**Problem description**
An exact transcription of all the data is required, with every image removed.

**Supplied entries**
• • • •

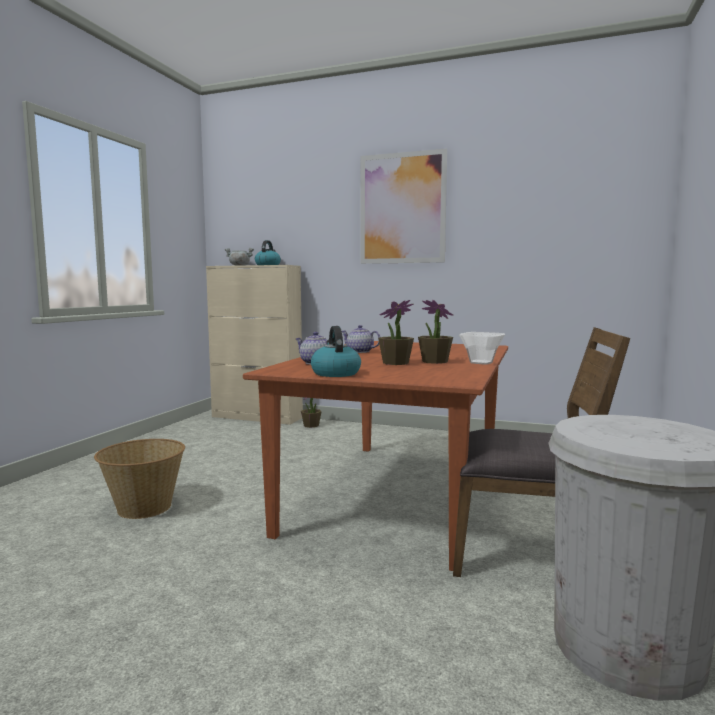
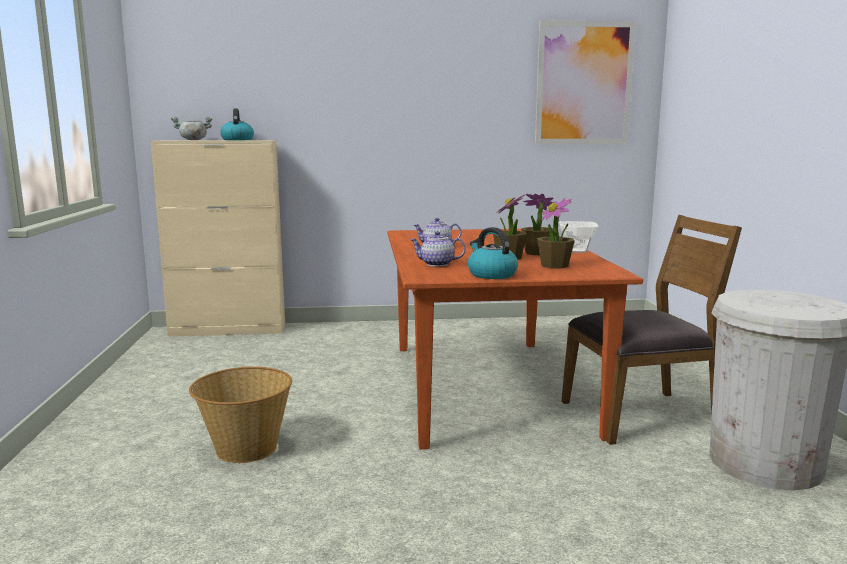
camera: 25 degrees left, 5 degrees up
(311, 425) = (308, 331): potted plant -> potted plant (554, 266)
(402, 208) = (402, 76): picture -> picture (583, 83)

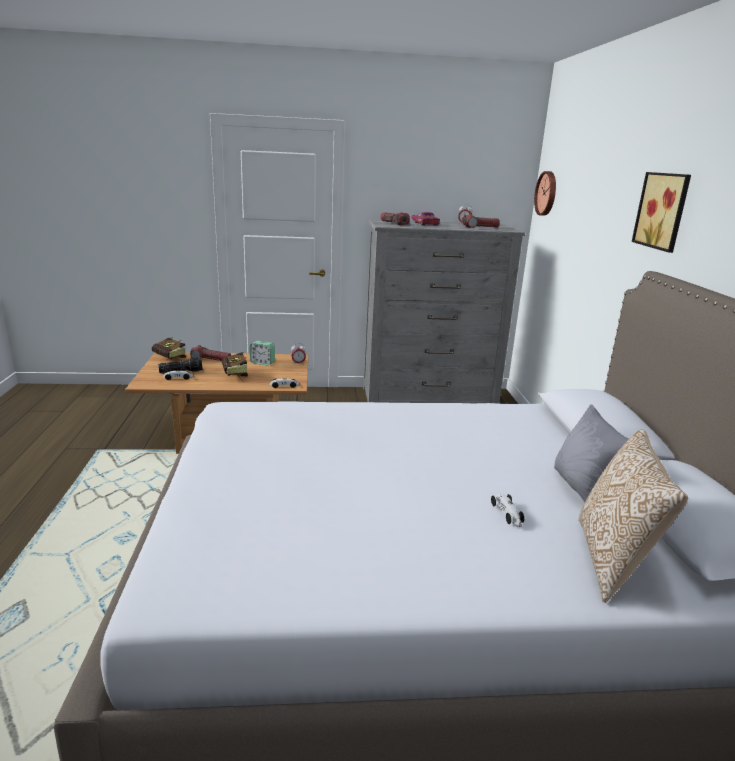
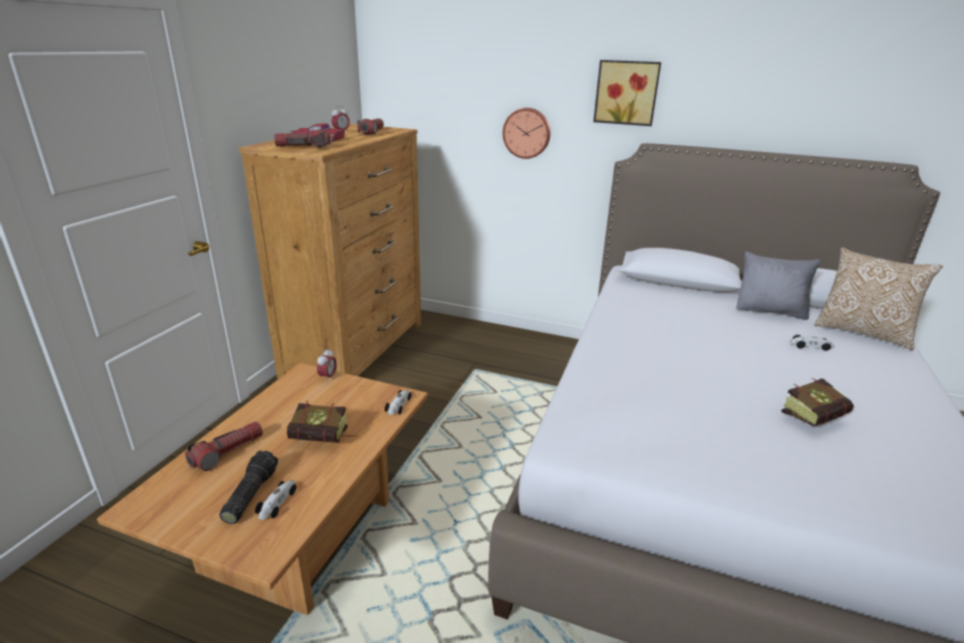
camera: 65 degrees left, 5 degrees up
(172, 359) = (173, 499): book -> book (816, 417)
(262, 363) = (294, 405): alarm clock -> none
(428, 401) = (356, 348): grey dresser -> brown dresser
(547, 193) = (396, 83): wall clock -> wall clock (527, 133)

• • • •

**Response for this exercise**
camera: 25 degrees left, 5 degrees up
(311, 425) = (308, 331): potted plant -> potted plant (554, 266)
(402, 208) = (402, 76): picture -> picture (583, 83)

camera: 65 degrees left, 5 degrees up
(172, 359) = (173, 499): book -> book (816, 417)
(262, 363) = (294, 405): alarm clock -> none
(428, 401) = (356, 348): grey dresser -> brown dresser
(547, 193) = (396, 83): wall clock -> wall clock (527, 133)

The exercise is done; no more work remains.